Have you met Notorious R.B.G.? The iconic crowned image of Ruth Bader Ginsburg with that moniker is featured in posters on law-school walls and on T-shirts worn by law students, celebrating the champion of women’s rights and the personal friend (and public foe) of the late, great Antonin Scalia.
Her title and image come from a book by Irin Carmon and Shana Knizhnik and actually has some great advice in its section on “How to Be Like RGB”: Work for what you believe in; pick your battles; don’t burn your bridges.
I get why the Notorious R.B.G. is celebrated. But it still makes me sick to my stomach.
Like most people who do disastrous evil in their lives, Ruth Bader Ginsburg is not a bad person with bad intentions: She is a good person who allowed her pursuit of a good thing (in her case women’s rights) to go to horrifying extremes. To preserve women’s equality, she believes a whole class of people — the unborn — are entirely expendable. They can be killed at the will of their parents. Tiny helpless human lives.
Mark my words: The adulation of Ruth Bader Ginsburg will be replaced by repulsion at her legacy within this century. That always happens to leaders who consign a whole class of people to destruction.
It made me try to think of other notorious Supreme Court Justices who were praised in their day, but who are treated with an embarrassed silence now.
The Notorious Stephen Johnson Field (Supreme Court Justice 1863-1897)
A Lincoln appointee, Justice Stephen Johnson Field had much to recommend him. But, like Ginsburg, on the question of condemning a whole class of people to be dominated by another, his record is pretty poor. For him, it was blacks and Chinese immigrants, not the unborn.
He dissented in Strauder v. West Virginia, disagreeing that black people should be allowed on juries. He joined the majority in Plessy v. Ferguson allowing black people to be discriminated against in public transportation. And he wrote the majority opinion in Chae Chan Ping v. United States, noted for its anti-Chinese rhetoric and its sentiments that non-Caucasian cultures should be excluded from the United States.
The Notorious Hugo Black (Supreme Court Justice, 1937 to 1971)
Like many Supreme Court Justices, it is impossible to simply paint Hugo Black as a villain. But it is easy to identify the points at which he, like Notorious R.G.B., decided a whole class of people didn’t matter. As a lawyer he defended E.R. Stephenson, on trial for murdering a Catholic priest. After winning the case, he joined the Ku Klux Klan to help block Catholics from becoming Americans.

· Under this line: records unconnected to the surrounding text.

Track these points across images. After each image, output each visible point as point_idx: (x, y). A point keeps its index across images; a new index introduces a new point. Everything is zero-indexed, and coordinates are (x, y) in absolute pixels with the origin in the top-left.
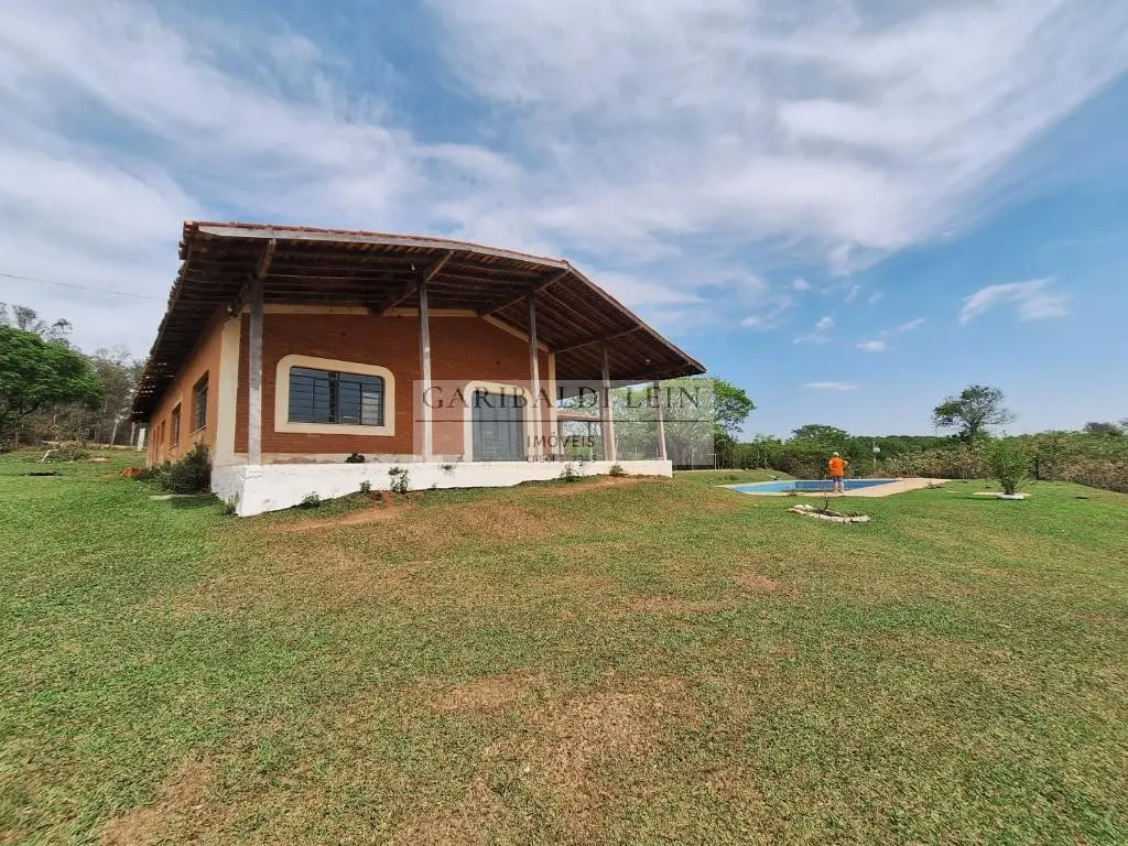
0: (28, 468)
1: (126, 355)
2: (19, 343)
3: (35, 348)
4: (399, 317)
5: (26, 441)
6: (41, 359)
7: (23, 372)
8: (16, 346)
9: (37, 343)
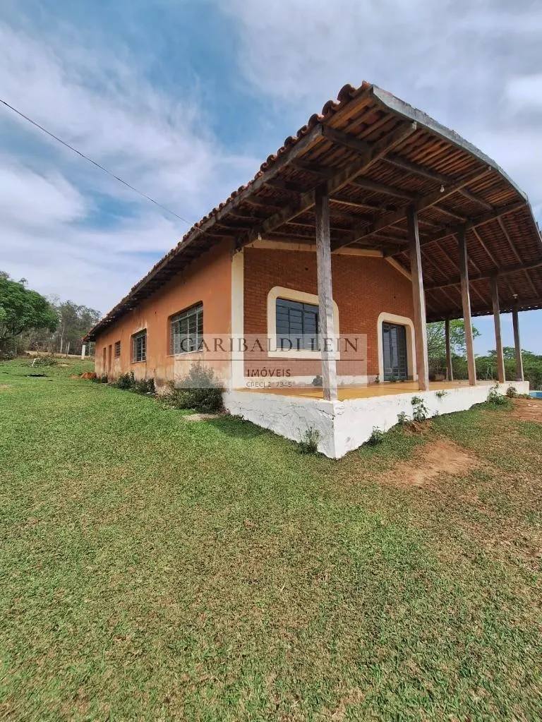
0: (26, 371)
1: (56, 299)
2: (13, 290)
3: (21, 293)
4: (338, 255)
5: (20, 352)
6: (25, 300)
7: (16, 308)
8: (11, 292)
9: (22, 290)
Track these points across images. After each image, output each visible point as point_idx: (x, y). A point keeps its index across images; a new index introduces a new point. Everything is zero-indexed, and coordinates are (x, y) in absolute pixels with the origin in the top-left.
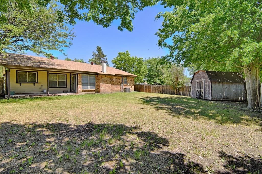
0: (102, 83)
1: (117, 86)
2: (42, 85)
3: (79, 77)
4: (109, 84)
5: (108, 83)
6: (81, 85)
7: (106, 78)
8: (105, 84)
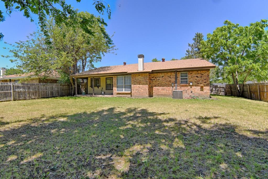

As a senator, he filibustered an anti-lynching bill. He did better once he was on the Supreme Court, refusing to condemn the whole class of black people on a couple of occasions. Which is good. But he wrote the court’s majority opinion in Korematsu v. United States making it possible to intern a whole class of people, the Japanese, during World War II. Which is terrifyingly bad.
The Notorious Henry Billings Brown (Supreme Court Justice 1891-1906)
A whole book on how to rise to public honor could also be written about Henry Billings Brown, whose career, says his biographer (and friend) Charles Kent, “shows how a man without perhaps extraordinary abilities may attain and honor the highest judicial position by industry, by good character, pleasant manners and some aid from fortune.”
He was highly regarded in his day, known for the dozens of opinions he wrote. Fans of Ruth Bader Ginsburg should note that today he is remembered for only one: The one that has to do with whether he believes a whole class of people can be dominated by another. In Plessy v. Ferguson, to defend sending black people to the backs of buses, he wrote: “If one race be inferior to the other socially, the Constitution of the United States cannot put them upon the same plane.”
Catholics beg to differ. Despite their race or age (including preborn) or social status, being “socially inferior” is no excuse for putting anyone, including the preborn, on a “different plane” when it comes to rights.
Those, like Ruth Bader Ginsburg, who believe otherwise will not be remembered for any wonderful things they have done for the approved social classes. They will only be remembered for what they did to the least among us, the most helpless. Notorious R.G.B. will be remembered as notorious for denying the right to life for the unborn.